Major problems caused by network outage

I haven’t found any other posts about this but would like to know if theres a solution. I’ve been running a 4 node docker swarm in dev continually for some time and ran into a couple of problems.

  1. Firstly if there is a network outage it seems that something in docker causes an endless loop to occur causing over 100 tasks in each node and effectively overloading the node cpu.

  2. Secondly, I try to reinstall docker and run into problems with locked files in /overlay2/ which require a reboot of the server (if I try to stop docker running it just goes into an endless loop and never stops running)

  3. Thirdly, I had a fully working connection between node 1 and node 3 (application to mariadb database) and after the network outage, the app no longer finds the database with exactly the same settings I was using previously. No firewall settings were changed.

Edit: After reinstall the application finds the database immediately

I’ve run into this same problem twice which involved a complete refresh of the servers and basically start again but this would not be the ideal solution for production.

Does anybody have any knowledge about how to get the docker installation fully working after having a network outage, node overload and locked docker files/surplass files left after a docker system prune?

hi there.

can you define a network outage - does that mean all nodes were isolated or some node? how many of the 4 were managers and workers?
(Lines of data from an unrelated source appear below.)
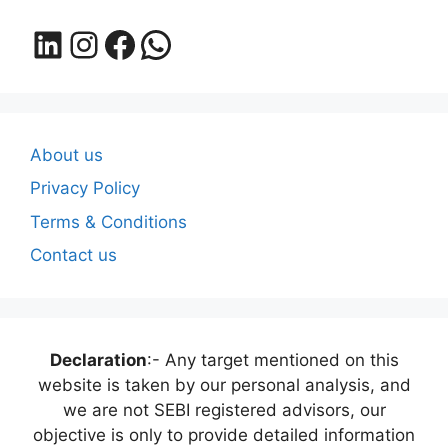
LinkedIn
Instagram
Facebook
WhatsApp
About us
Privacy Policy
Terms & Conditions
Contact us
Declaration
:- Any target mentioned on this
website is taken by our personal analysis, and
we are not SEBI registered advisors, our
objective is only to provide detailed information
I’d imagine that the extra tasks were the managers trying to recreate containers, however without a quorum that wouldnt happen…

Did the IP addresses change when the network was restored?

Are you able to reproduce the issue by taking down the network?

The entire network dropped for all the nodes - so no connectivity between any of them. There were 3 managers and one worker

The IP address didn’t change. I haven’t tried to replicate the issue by taking down the network as of yet.